O fantasma
O título destas duas colunas inspira-se na frase inicial do «Manifesto» de Marx e Engels: «Um fantasma percorre a Europa – o fantasma do comunismo (…)». A palavra do original alemão pode ser traduzida por «espectro», mas permita-se-nos acompanharmos a tradução por «fantasma» adoptada pelo grande poeta espanhol Rafael Alberti: «Un fantasma recorre Europa / y las viejas famílias cierran las ventanas / afianzan las puertas(…)». Resta, porém explicar o motivo que justificará (ou não) o título escolhido: o alarme, quase vizinho do pânico, desencadeado em alguns sectores da sociedade portuguesa, designadamente nos círculos políticos afectos ao PSD e ao CDS-PP mas também noutros que talvez seja dispensável nomear, perante a hipótese de um apoio parlamentar do PCP, e também do BE, a um executivo do PS, assim se inutilizando o projecto da direita impura e dura de prosseguir a tarefa de redução à miséria da maioria do povo português.
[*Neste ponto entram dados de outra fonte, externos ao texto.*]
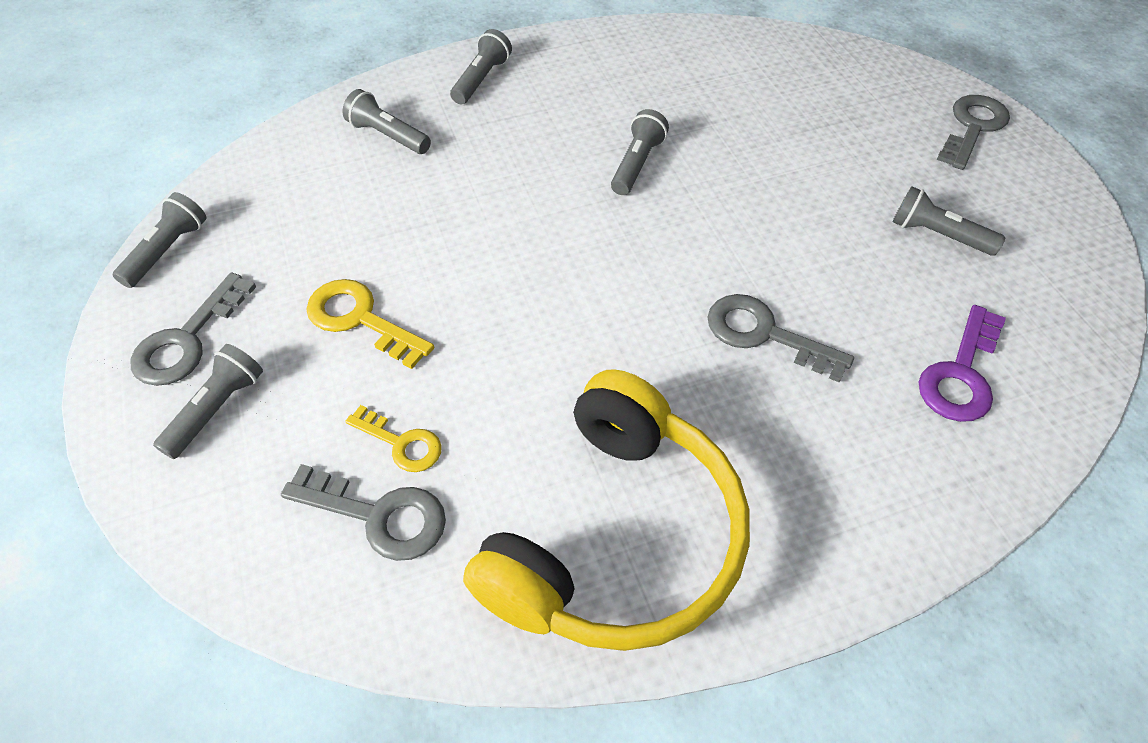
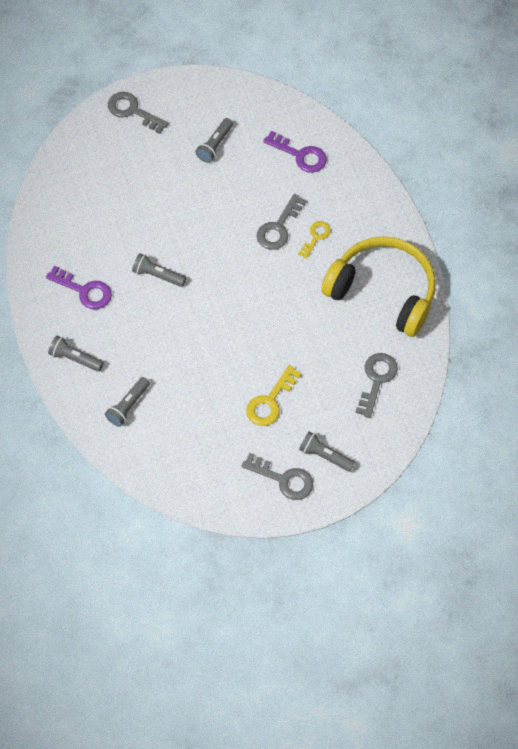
camera: 90 degrees left, 10 degrees up
(167, 251) = (222, 505): grey flashlight -> none
(401, 443) = (341, 375): yellow key -> yellow key (316, 237)
(603, 85) = (84, 290): none -> purple key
Os mais distraídos, ou talvez antes os mais hipócritas, vemo-los na televisão a manifestarem-se surpreendidos pela atitude do PCP que permite cortar o caminho à direita: não se lembram, ou fingem não se recordar, de que Jerónimo de Sousa repetidamente afirmou que o voto do PCP nunca faltaria ao PS sempre que se tratasse de travar a dupla PSD/CDS-PP e a sua política antipatriótica e de direita.
Susto, impostura e alarme
Assim, é vê-los a desfilar perante as câmaras e os microfones das diversas operadoras de TV para lançarem o quase espavorido aviso à população: vem aí o comunismo, regressará o PREC, a comunidade internacional cairá sobre nós, os «mercados» e as agências de «rating» reduzir-nos-ão a cacos! Eles sabem, é claro, que o alarme é falso; que a disponibilidade do PCP visa apenas quebrar o percurso governativo de uma coligação cuja prática de opressão e exploração do povo em geral e dos trabalhadores em particular, sempre em benefício dos potentados económico-financeiros e das classes possidentes, demasiadas vezes pareceu próxima de uma governação de orientação parafascista de fachada democrática. Eles sabem-no, mas mentem até acerca do que de facto entendem. Chegam ao ponto de, para potenciarem o susto que visam injectar na sociedade portuguesa, evocarem os tempos mais consequentes e tendencialmente mais revolucionários posteriores a Abril, aparentemente convencidos de que a falsificação da História que há quarenta anos andam a promover com farta utilização dos media por eles controlados há-de ajudá-los na impostura. Num outro plano, contam com um aliado ainda poderoso: sabem que o ainda Presidente da República, já por pouco tempo mas pelo tempo ainda suficiente para semear de obstáculos o trajecto para uma solução verdadeiramente democrática da questão emergente dos resultados eleitorais, fará o que puder para um resultado a seu jeito mas não ao jeito dos interesses do povo português. De onde o alarme, de onde as calúnias retomadas, de onde as imposturas mil vezes repetidas. Tudo isso a atestar que essa gente olha o País e, apavorada, julga ver um antigo fantasma a percorrê-lo. Não é apenas um erro de análise política: é o produto da certeza que têm, por muito que a ocultem, do mal que fizeram ao País durante os anos. E, é claro, quem fala de país fala de povo. Sem o qual não há país. Por mais que se esforcem os que julgam ganhar com a ocultação dessa identidade.